WHAT TO DO:
Among the lines below, copy exactly those from the one with "18: (351, 924, 1.70)" through the one with "29: (338, 844, 1.82)", counting both ends.

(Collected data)
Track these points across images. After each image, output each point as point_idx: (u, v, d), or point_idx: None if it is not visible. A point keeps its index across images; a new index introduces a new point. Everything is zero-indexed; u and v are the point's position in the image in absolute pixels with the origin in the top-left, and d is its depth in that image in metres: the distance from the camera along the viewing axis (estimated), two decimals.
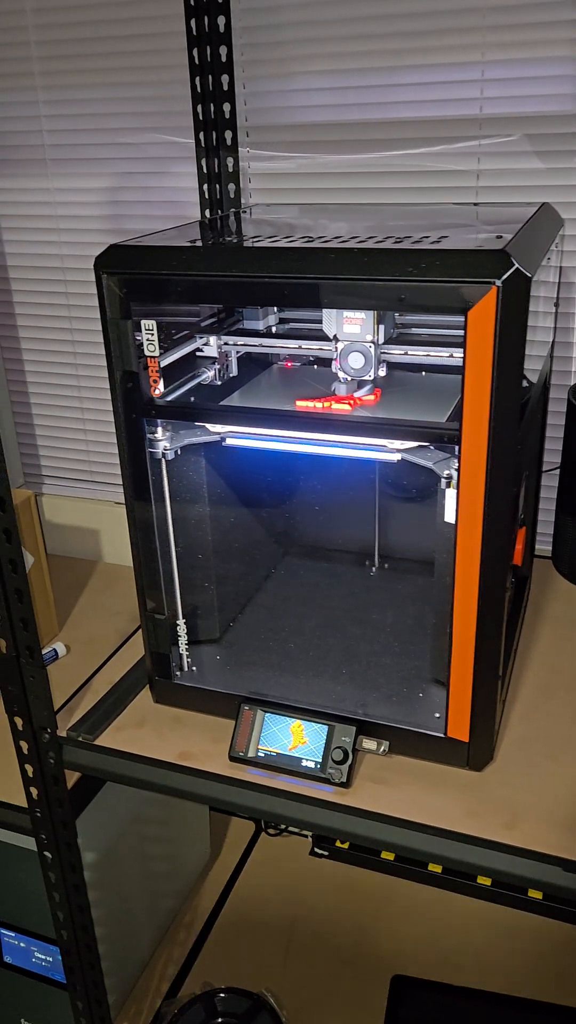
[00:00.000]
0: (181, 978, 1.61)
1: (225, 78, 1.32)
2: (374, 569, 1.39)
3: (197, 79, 1.33)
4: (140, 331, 0.95)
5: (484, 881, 1.69)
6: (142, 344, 0.95)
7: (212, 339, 1.10)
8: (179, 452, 1.04)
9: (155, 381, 0.97)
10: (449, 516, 0.95)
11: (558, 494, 1.38)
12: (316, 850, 1.84)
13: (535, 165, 1.26)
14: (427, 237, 0.88)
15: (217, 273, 0.87)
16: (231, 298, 0.99)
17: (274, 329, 1.17)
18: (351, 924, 1.70)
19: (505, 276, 0.77)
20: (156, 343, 0.95)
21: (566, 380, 1.37)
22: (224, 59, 1.31)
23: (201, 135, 1.36)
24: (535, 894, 1.66)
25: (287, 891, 1.78)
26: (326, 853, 1.83)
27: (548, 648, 1.24)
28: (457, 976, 1.59)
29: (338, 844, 1.82)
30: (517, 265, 0.77)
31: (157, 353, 0.95)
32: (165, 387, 0.99)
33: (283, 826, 1.85)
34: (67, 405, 1.71)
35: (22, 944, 1.35)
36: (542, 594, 1.37)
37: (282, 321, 1.18)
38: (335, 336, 0.96)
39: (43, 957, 1.34)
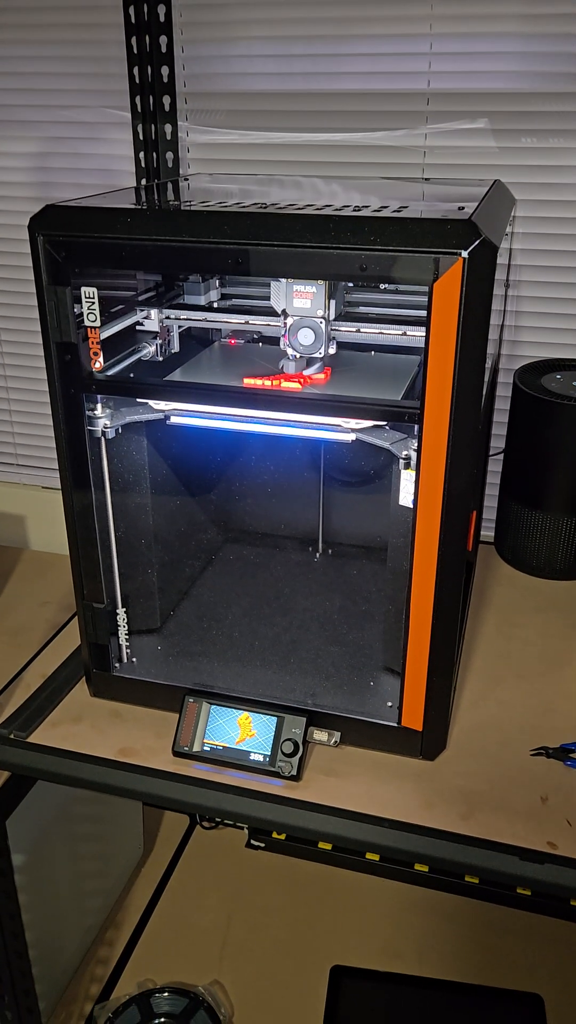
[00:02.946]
0: (114, 979, 1.56)
1: (163, 39, 1.26)
2: (318, 555, 1.35)
3: (133, 39, 1.26)
4: (78, 300, 0.88)
5: (422, 868, 1.69)
6: (80, 314, 0.89)
7: (153, 312, 1.04)
8: (119, 431, 0.98)
9: (95, 354, 0.91)
10: (405, 499, 0.92)
11: (502, 479, 1.37)
12: (252, 842, 1.80)
13: (483, 143, 1.24)
14: (386, 207, 0.84)
15: (167, 238, 0.81)
16: (181, 265, 0.93)
17: (216, 304, 1.12)
18: (289, 916, 1.67)
19: (472, 247, 0.74)
20: (97, 313, 0.88)
21: (508, 364, 1.35)
22: (162, 19, 1.24)
23: (137, 99, 1.30)
24: (472, 879, 1.66)
25: (223, 885, 1.74)
26: (263, 845, 1.80)
27: (494, 634, 1.23)
28: (396, 963, 1.58)
29: (275, 835, 1.78)
30: (485, 234, 0.74)
31: (98, 323, 0.89)
32: (104, 362, 0.93)
33: (219, 818, 1.80)
34: None
35: None
36: (485, 579, 1.36)
37: (224, 297, 1.13)
38: (284, 311, 0.92)
39: None
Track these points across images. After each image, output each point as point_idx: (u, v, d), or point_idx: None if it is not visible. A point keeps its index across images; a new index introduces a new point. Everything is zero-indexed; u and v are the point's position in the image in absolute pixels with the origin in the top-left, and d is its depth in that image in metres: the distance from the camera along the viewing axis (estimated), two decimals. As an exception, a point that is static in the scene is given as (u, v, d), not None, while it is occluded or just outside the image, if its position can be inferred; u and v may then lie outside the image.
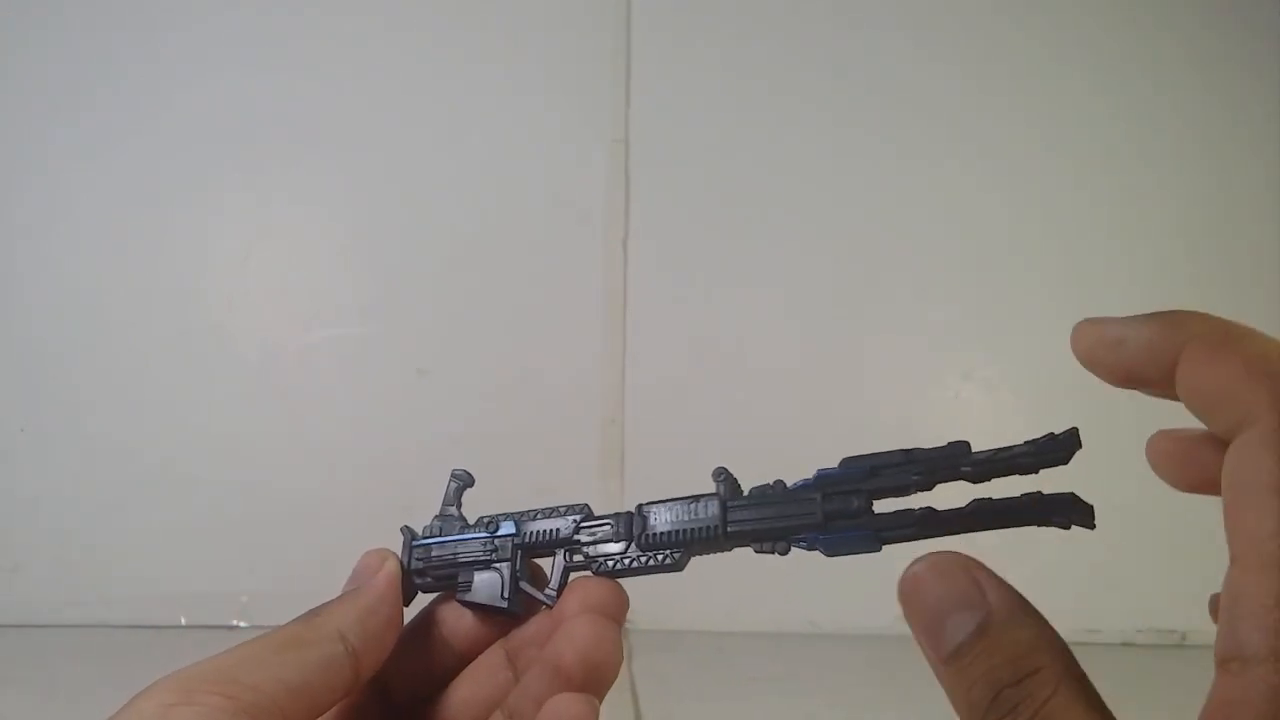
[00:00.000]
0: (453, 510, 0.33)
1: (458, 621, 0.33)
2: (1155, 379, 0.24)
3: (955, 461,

FINAL ANSWER:
18: (351, 924, 1.70)
19: (505, 276, 0.77)
20: (156, 343, 0.95)
21: (566, 380, 1.37)
22: (224, 59, 1.31)
23: (201, 135, 1.36)
24: (535, 894, 1.66)
25: (287, 891, 1.78)
26: (326, 853, 1.83)
27: (548, 648, 1.24)
28: (457, 976, 1.59)
29: (338, 844, 1.82)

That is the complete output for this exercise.